- _Directive_
Please copy every line from the records below that contains the string "default".
Content starts
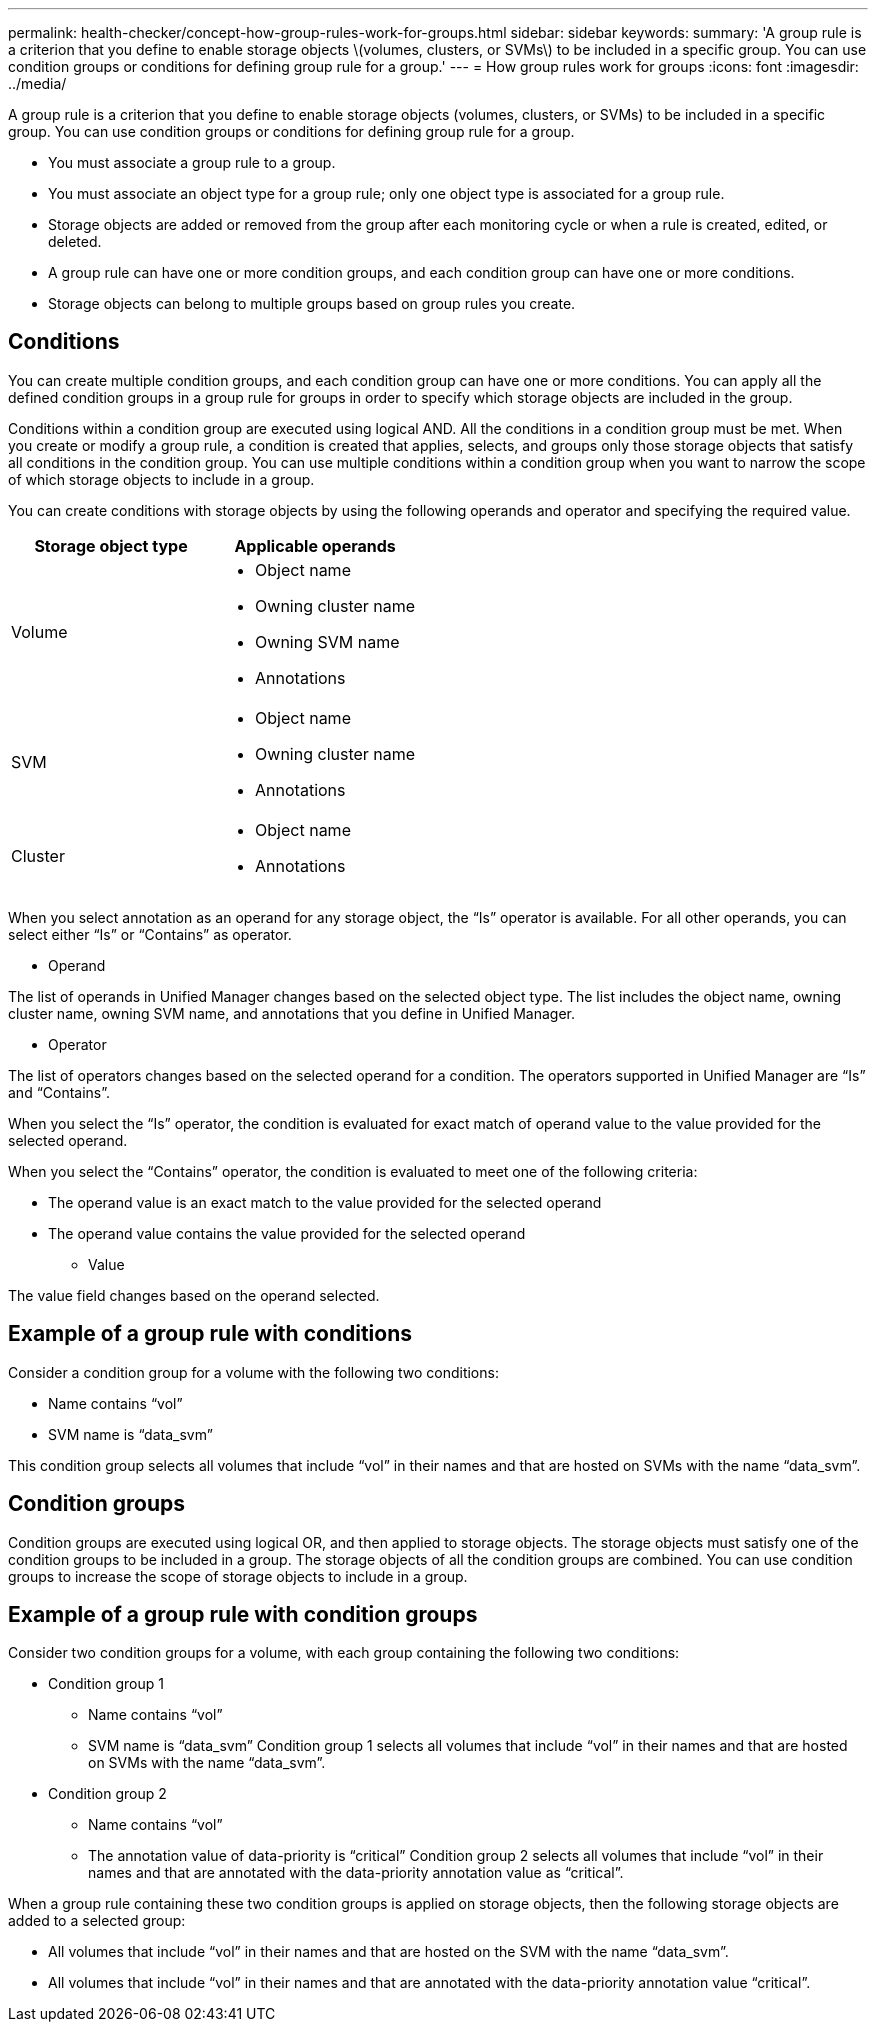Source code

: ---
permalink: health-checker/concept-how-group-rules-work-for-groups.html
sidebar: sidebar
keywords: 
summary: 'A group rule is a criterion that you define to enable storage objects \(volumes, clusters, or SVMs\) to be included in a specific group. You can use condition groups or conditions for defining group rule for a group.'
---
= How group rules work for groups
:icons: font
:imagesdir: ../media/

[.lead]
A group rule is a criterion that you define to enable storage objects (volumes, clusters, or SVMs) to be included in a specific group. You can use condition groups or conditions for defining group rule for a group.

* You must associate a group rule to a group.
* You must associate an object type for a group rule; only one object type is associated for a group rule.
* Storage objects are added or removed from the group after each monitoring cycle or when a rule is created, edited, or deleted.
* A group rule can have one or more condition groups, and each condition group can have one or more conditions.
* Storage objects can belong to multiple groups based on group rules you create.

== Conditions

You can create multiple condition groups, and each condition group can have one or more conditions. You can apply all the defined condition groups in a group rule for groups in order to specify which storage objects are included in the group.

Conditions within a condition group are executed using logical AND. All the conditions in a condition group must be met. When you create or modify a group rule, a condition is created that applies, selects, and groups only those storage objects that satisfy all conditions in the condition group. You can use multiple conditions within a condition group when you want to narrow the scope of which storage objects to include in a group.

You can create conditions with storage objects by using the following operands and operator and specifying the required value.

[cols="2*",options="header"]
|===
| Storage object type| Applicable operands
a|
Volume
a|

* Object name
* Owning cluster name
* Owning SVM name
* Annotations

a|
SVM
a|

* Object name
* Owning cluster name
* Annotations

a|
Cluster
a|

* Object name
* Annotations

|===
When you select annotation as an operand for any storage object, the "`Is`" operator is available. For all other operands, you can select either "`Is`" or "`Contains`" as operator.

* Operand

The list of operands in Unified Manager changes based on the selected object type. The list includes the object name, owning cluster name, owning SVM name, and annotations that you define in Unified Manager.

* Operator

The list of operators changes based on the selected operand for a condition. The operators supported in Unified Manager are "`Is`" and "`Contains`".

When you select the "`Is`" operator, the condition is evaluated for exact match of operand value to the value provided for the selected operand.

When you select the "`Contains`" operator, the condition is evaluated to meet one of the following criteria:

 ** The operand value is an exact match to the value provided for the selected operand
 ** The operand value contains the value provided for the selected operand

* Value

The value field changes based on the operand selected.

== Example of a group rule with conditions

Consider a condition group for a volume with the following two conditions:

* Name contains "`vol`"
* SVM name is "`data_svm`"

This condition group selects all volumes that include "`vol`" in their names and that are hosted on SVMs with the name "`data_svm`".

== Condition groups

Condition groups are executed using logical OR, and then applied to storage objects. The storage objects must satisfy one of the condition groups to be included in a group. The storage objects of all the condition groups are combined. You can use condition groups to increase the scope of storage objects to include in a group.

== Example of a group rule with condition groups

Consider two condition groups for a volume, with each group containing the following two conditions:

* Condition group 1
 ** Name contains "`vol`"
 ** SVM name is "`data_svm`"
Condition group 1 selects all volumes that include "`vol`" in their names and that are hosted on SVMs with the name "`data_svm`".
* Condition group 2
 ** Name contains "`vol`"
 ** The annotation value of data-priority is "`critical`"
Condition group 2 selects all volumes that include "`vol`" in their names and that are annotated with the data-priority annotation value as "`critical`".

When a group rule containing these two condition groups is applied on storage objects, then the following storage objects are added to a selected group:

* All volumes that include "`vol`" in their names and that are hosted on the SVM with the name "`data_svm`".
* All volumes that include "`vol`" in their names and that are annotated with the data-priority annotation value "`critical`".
Content ends
Content starts
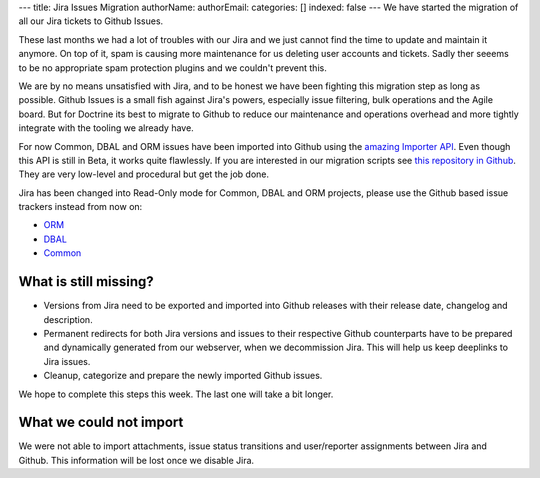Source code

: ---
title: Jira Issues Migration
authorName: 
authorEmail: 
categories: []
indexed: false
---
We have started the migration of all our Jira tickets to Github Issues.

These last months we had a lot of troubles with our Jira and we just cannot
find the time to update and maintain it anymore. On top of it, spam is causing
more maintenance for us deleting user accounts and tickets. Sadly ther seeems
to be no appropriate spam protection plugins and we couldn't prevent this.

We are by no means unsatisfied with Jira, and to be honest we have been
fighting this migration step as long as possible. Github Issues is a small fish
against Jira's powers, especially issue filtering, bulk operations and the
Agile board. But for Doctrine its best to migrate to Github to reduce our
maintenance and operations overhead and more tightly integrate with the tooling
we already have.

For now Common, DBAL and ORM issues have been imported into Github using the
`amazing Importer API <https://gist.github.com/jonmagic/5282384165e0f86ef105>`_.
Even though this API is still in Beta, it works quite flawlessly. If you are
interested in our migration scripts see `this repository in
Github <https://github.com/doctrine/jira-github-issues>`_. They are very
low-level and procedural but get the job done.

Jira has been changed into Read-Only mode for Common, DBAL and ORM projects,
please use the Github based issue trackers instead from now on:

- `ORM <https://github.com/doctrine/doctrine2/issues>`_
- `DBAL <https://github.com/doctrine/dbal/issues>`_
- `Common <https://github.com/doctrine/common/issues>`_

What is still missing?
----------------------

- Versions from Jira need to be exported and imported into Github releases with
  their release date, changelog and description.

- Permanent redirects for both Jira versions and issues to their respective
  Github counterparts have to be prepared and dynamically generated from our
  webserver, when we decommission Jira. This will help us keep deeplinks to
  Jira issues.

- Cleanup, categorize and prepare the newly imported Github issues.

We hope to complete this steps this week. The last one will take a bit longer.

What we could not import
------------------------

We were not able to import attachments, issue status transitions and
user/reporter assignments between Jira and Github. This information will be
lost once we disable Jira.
Content ends
Content starts
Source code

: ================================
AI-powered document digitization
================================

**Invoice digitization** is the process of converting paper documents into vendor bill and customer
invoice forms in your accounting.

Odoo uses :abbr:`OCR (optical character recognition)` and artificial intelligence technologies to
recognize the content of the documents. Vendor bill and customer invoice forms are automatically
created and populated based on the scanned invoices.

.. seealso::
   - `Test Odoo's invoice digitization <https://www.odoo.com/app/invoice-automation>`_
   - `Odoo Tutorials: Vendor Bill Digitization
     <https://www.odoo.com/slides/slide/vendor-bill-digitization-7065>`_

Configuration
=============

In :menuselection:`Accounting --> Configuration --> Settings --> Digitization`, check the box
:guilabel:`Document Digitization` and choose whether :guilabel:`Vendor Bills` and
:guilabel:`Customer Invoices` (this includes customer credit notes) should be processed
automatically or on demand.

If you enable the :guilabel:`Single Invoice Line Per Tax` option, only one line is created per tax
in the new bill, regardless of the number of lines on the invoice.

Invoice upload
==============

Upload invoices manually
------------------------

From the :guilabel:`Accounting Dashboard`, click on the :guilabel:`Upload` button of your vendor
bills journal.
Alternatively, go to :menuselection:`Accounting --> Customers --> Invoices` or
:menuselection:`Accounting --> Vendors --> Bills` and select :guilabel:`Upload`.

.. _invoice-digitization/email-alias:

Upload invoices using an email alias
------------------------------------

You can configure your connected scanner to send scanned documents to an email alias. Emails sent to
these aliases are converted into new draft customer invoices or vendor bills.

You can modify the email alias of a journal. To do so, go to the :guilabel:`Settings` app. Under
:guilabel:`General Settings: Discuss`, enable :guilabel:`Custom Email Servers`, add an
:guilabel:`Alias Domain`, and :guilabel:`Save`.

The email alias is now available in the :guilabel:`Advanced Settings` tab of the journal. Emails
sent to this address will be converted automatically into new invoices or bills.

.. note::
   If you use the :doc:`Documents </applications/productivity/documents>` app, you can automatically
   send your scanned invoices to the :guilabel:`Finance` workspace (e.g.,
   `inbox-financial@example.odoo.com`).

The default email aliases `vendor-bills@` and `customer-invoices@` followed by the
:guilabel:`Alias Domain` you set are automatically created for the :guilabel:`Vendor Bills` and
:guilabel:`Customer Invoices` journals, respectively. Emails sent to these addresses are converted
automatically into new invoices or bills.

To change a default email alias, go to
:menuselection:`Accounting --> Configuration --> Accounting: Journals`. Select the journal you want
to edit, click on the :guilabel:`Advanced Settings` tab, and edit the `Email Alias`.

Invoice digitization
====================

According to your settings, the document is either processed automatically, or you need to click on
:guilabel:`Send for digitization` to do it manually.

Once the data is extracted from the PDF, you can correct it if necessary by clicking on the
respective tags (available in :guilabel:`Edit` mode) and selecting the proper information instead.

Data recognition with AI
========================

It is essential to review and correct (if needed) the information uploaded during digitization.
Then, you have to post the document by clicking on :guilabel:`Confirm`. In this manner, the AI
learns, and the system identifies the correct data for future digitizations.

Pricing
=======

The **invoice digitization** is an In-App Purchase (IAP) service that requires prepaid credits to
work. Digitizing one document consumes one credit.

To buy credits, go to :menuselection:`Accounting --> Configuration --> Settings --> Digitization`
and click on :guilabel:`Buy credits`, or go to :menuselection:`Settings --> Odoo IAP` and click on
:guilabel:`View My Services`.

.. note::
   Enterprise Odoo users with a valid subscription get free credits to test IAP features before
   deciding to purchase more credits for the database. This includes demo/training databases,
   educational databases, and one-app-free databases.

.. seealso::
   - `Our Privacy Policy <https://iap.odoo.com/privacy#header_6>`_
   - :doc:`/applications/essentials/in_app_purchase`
Content ends
- _Written answer_
The default email aliases `vendor-bills@` and `customer-invoices@` followed by the
To change a default email alias, go to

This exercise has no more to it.